Work instruction →
An exact copy of every entry is needed, with the images left out.

Listed records →

────

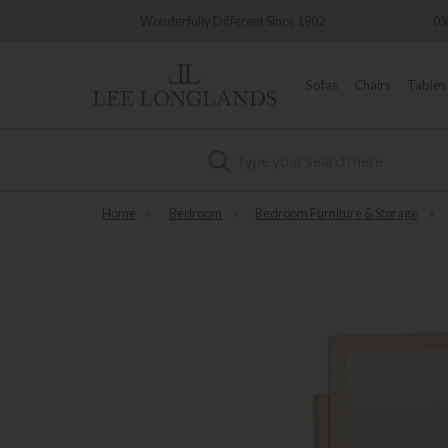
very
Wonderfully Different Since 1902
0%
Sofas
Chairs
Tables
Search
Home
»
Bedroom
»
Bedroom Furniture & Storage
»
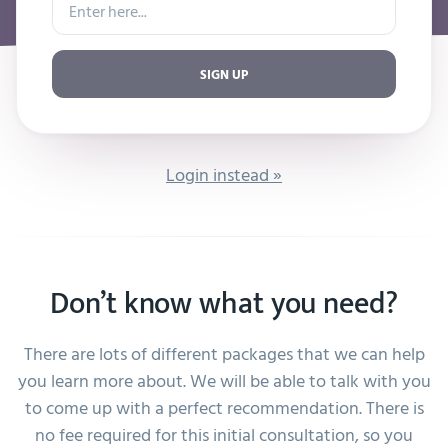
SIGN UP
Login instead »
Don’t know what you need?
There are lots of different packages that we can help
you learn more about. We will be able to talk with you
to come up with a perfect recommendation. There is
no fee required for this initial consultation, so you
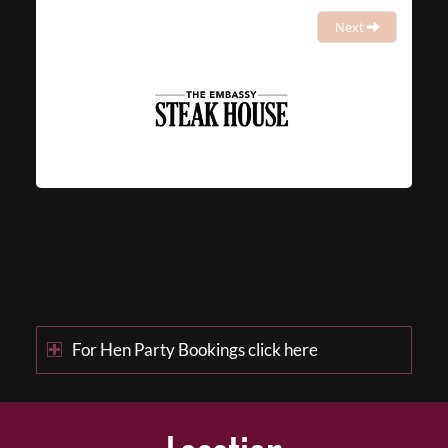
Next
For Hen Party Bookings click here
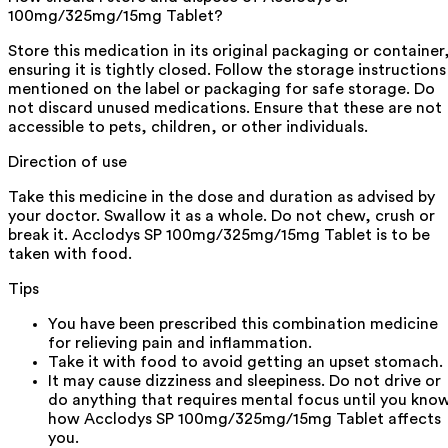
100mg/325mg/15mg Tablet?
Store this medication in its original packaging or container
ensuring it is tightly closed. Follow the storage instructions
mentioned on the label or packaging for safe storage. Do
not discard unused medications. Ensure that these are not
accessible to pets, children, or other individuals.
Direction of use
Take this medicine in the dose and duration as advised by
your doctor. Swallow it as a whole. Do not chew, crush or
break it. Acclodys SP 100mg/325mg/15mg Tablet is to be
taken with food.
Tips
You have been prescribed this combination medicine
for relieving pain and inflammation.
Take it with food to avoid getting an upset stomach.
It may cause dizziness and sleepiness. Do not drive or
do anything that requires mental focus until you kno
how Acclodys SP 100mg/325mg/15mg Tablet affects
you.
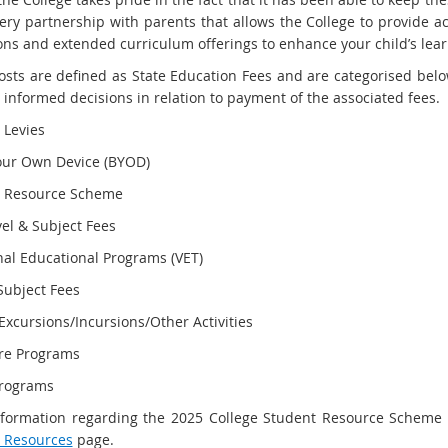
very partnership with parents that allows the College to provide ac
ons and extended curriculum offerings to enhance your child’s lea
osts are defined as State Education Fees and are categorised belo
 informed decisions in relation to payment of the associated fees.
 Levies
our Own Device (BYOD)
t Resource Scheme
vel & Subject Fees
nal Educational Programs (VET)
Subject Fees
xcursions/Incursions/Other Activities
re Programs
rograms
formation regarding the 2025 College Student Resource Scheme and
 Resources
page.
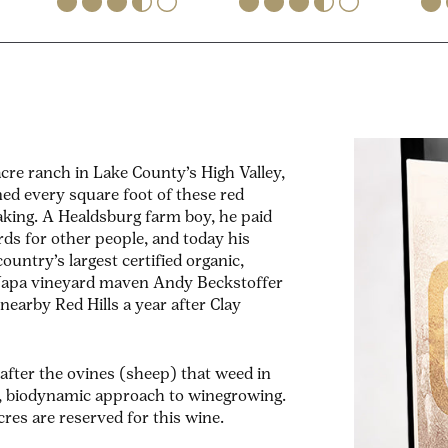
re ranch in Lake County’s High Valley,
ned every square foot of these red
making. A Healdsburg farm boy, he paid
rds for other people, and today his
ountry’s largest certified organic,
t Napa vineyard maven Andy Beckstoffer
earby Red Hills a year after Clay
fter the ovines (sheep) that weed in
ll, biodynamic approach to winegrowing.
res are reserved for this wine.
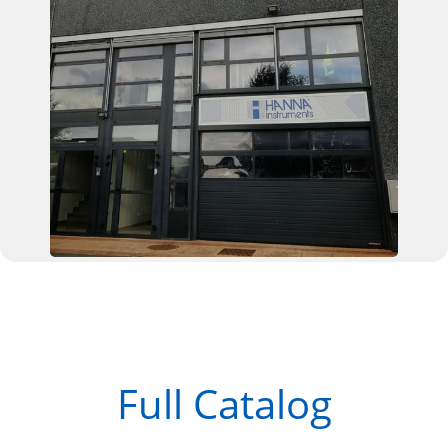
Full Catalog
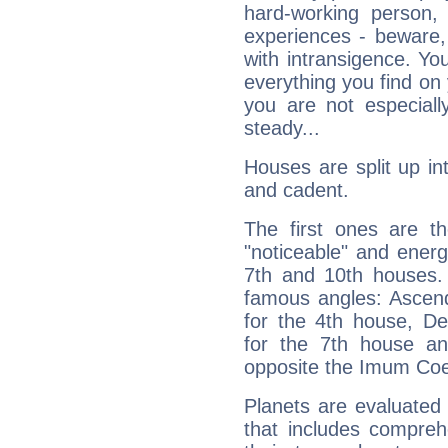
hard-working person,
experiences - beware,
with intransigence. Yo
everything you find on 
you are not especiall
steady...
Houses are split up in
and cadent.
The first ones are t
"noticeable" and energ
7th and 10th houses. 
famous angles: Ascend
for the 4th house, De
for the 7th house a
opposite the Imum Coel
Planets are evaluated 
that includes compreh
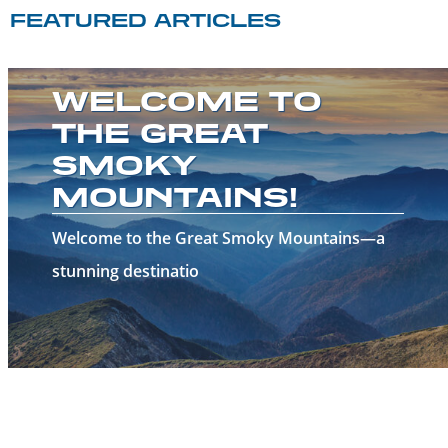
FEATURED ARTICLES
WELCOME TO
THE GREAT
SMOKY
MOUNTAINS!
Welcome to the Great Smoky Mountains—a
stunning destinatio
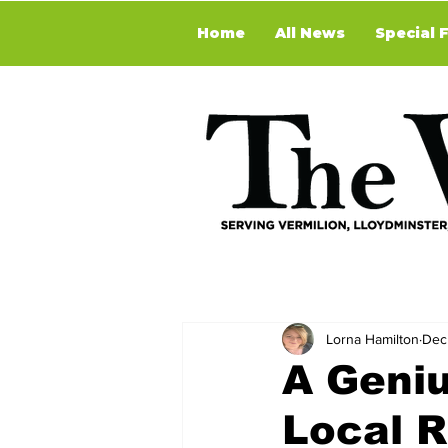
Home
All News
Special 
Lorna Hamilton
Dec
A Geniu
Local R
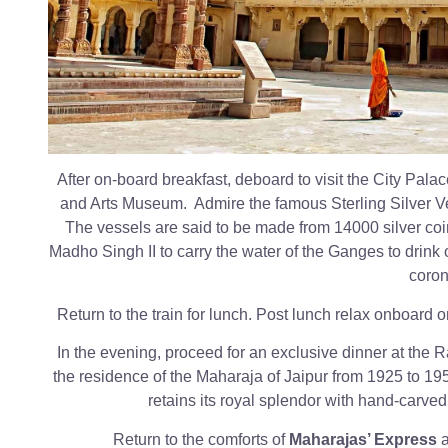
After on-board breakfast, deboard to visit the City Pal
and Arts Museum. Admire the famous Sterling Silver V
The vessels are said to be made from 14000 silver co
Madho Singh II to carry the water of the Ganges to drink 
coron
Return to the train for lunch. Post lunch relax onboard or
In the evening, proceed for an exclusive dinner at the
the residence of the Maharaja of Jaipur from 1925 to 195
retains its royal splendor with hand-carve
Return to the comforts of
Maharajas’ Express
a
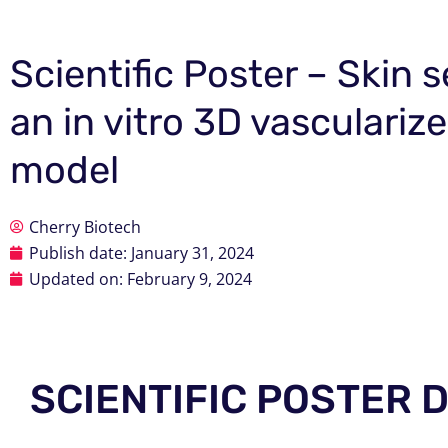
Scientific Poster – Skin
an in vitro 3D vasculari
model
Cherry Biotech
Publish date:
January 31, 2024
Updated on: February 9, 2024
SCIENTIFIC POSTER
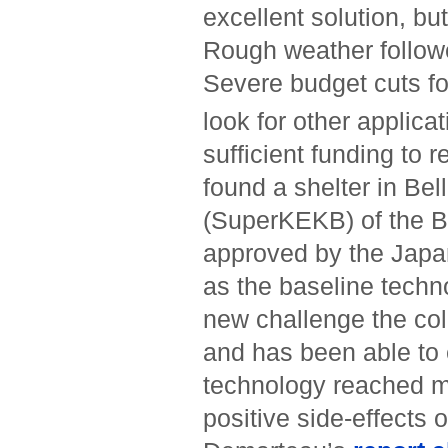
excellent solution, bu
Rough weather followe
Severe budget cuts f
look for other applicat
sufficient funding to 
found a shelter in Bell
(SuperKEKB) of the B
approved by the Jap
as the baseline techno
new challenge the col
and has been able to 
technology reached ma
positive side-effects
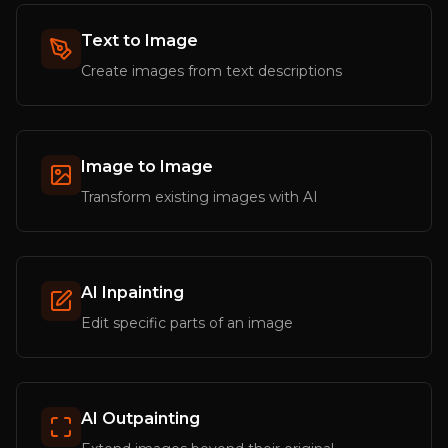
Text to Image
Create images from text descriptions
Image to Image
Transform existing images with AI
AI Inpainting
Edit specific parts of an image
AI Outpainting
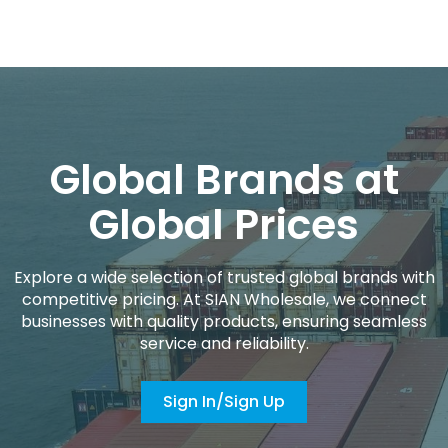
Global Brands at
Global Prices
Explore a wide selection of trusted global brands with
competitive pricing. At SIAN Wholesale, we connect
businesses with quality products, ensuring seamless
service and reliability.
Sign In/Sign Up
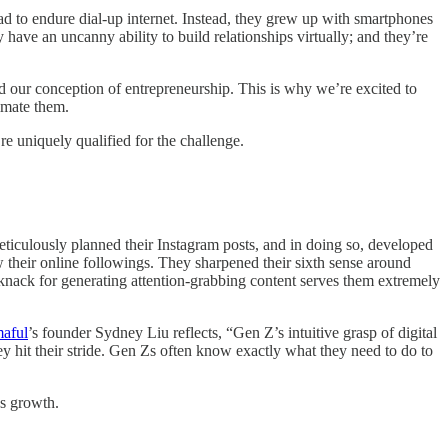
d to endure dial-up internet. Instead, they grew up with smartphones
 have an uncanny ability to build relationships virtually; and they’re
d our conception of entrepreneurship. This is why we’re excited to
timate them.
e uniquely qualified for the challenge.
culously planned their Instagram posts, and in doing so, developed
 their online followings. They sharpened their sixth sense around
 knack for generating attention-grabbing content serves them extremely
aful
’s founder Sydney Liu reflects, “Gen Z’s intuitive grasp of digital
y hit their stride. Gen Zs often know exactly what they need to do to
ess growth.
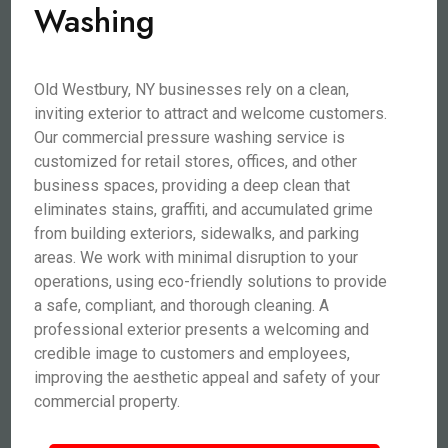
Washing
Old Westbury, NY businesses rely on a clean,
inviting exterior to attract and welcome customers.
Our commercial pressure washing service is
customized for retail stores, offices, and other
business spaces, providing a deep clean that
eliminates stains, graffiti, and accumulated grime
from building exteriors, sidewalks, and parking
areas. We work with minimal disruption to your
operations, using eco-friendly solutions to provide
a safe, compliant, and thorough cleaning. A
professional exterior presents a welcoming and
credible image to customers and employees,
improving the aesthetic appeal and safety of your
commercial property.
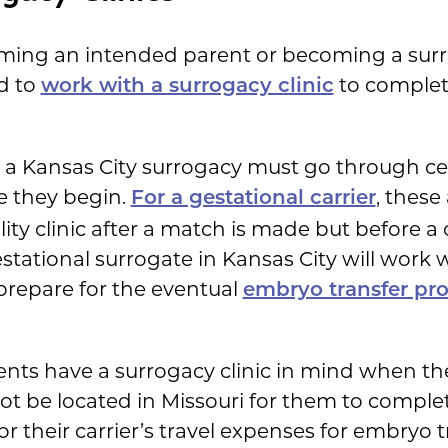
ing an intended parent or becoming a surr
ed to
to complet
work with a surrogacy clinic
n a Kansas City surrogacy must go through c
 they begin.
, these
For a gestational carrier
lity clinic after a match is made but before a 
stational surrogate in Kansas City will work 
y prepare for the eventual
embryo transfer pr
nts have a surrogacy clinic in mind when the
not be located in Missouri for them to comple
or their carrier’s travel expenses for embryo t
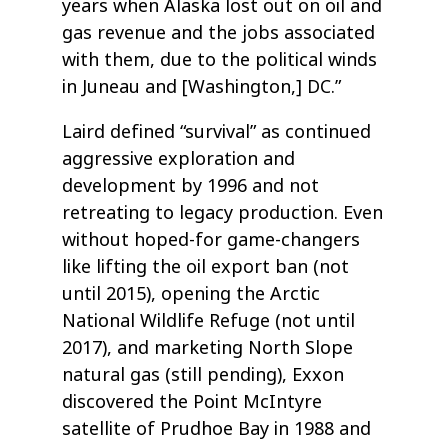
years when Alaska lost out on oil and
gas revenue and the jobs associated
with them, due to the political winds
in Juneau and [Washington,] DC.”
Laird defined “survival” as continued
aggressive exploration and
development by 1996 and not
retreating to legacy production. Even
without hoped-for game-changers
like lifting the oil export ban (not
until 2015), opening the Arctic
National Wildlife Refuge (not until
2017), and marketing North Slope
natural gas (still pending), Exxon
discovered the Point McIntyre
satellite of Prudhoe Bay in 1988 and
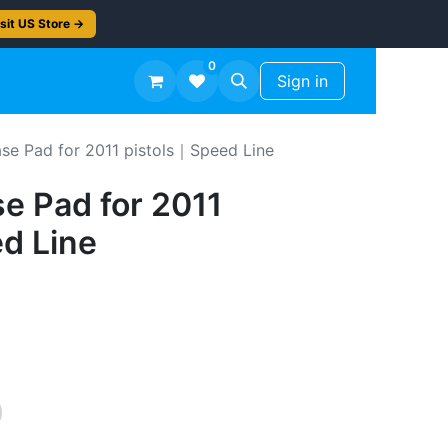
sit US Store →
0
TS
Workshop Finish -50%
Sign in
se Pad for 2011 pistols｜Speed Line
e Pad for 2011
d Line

────

Written answer →
very
Wonderfully Different Since 1902
0%
Sofas
Chairs
Tables
Search
Home
»
Bedroom
»
Bedroom Furniture & Storage
»
SIGN UP
Login instead »
Don’t know what you need?
There are lots of different packages that we can help
you learn more about. We will be able to talk with you
to come up with a perfect recommendation. There is
no fee required for this initial consultation, so you
Next
For Hen Party Bookings click here
100mg/325mg/15mg Tablet?
Store this medication in its original packaging or container
ensuring it is tightly closed. Follow the storage instructions
mentioned on the label or packaging for safe storage. Do
not discard unused medications. Ensure that these are not
accessible to pets, children, or other individuals.
Direction of use
Take this medicine in the dose and duration as advised by
your doctor. Swallow it as a whole. Do not chew, crush or
break it. Acclodys SP 100mg/325mg/15mg Tablet is to be
taken with food.
Tips
You have been prescribed this combination medicine
for relieving pain and inflammation.
Take it with food to avoid getting an upset stomach.
It may cause dizziness and sleepiness. Do not drive or
do anything that requires mental focus until you kno
how Acclodys SP 100mg/325mg/15mg Tablet affects
you.
very partnership with parents that allows the College to provide ac
ons and extended curriculum offerings to enhance your child’s lea
osts are defined as State Education Fees and are categorised belo
 informed decisions in relation to payment of the associated fees.
 Levies
our Own Device (BYOD)
t Resource Scheme
vel & Subject Fees
nal Educational Programs (VET)
Subject Fees
xcursions/Incursions/Other Activities
re Programs
rograms
formation regarding the 2025 College Student Resource Scheme and
 Resources
page.
re ranch in Lake County’s High Valley,
ned every square foot of these red
making. A Healdsburg farm boy, he paid
rds for other people, and today his
ountry’s largest certified organic,
t Napa vineyard maven Andy Beckstoffer
earby Red Hills a year after Clay
fter the ovines (sheep) that weed in
ll, biodynamic approach to winegrowing.
res are reserved for this wine.
Full Catalog
hard-working person,
experiences - beware,
with intransigence. Yo
everything you find on 
you are not especiall
steady...
Houses are split up in
and cadent.
The first ones are t
"noticeable" and energ
7th and 10th houses. 
famous angles: Ascend
for the 4th house, De
for the 7th house a
opposite the Imum Coel
Planets are evaluated 
that includes compreh
FEATURED ARTICLES
WELCOME TO
THE GREAT
SMOKY
MOUNTAINS!
Welcome to the Great Smoky Mountains—a
stunning destinatio
Home
All News
Special 
Lorna Hamilton
Dec
A Geniu
Local R
After on-board breakfast, deboard to visit the City Pal
and Arts Museum. Admire the famous Sterling Silver V
The vessels are said to be made from 14000 silver co
Madho Singh II to carry the water of the Ganges to drink 
coron
Return to the train for lunch. Post lunch relax onboard or
In the evening, proceed for an exclusive dinner at the
the residence of the Maharaja of Jaipur from 1925 to 195
retains its royal splendor with hand-carve
Return to the comforts of
Maharajas’ Express
a
Scientific Poster – Skin
an in vitro 3D vasculari
model
Cherry Biotech
Publish date:
January 31, 2024
Updated on: February 9, 2024
SCIENTIFIC POSTER
excellent solution, bu
Rough weather followe
Severe budget cuts f
look for other applicat
sufficient funding to 
found a shelter in Bell
(SuperKEKB) of the B
approved by the Jap
as the baseline techno
new challenge the col
and has been able to 
technology reached ma
positive side-effects
Text to Image
Create images from text descriptions
Image to Image
Transform existing images with AI
AI Inpainting
Edit specific parts of an image
AI Outpainting
Global Brands at
Global Prices
Explore a wide selection of trusted global brands with
competitive pricing. At SIAN Wholesale, we connect
businesses with quality products, ensuring seamless
service and reliability.
Sign In/Sign Up
d to endure dial-up internet. Instead, they grew up with smartphones
 have an uncanny ability to build relationships virtually; and they’re
d our conception of entrepreneurship. This is why we’re excited to
timate them.
e uniquely qualified for the challenge.
culously planned their Instagram posts, and in doing so, developed
 their online followings. They sharpened their sixth sense around
 knack for generating attention-grabbing content serves them extremely
aful
’s founder Sydney Liu reflects, “Gen Z’s intuitive grasp of digital
y hit their stride. Gen Zs often know exactly what they need to do to
ess growth.
Washing
Old Westbury, NY businesses rely on a clean,
inviting exterior to attract and welcome customers.
Our commercial pressure washing service is
customized for retail stores, offices, and other
business spaces, providing a deep clean that
eliminates stains, graffiti, and accumulated grime
from building exteriors, sidewalks, and parking
areas. We work with minimal disruption to your
operations, using eco-friendly solutions to provide
a safe, compliant, and thorough cleaning. A
professional exterior presents a welcoming and
credible image to customers and employees,
improving the aesthetic appeal and safety of your
commercial property.
ing an intended parent or becoming a surr
ed to
to complet
work with a surrogacy clinic
n a Kansas City surrogacy must go through c
 they begin.
, these
For a gestational carrier
lity clinic after a match is made but before a 
stational surrogate in Kansas City will work 
y prepare for the eventual
embryo transfer pr
nts have a surrogacy clinic in mind when the
not be located in Missouri for them to comple
or their carrier’s travel expenses for embryo t
years when Alaska lost out on oil and
gas revenue and the jobs associated
with them, due to the political winds
in Juneau and [Washington,] DC.”
Laird defined “survival” as continued
aggressive exploration and
development by 1996 and not
retreating to legacy production. Even
without hoped-for game-changers
like lifting the oil export ban (not
until 2015), opening the Arctic
National Wildlife Refuge (not until
2017), and marketing North Slope
natural gas (still pending), Exxon
discovered the Point McIntyre
satellite of Prudhoe Bay in 1988 and
sit US Store →
0
TS
Workshop Finish -50%
Sign in
se Pad for 2011 pistols｜Speed Line
e Pad for 2011
d Line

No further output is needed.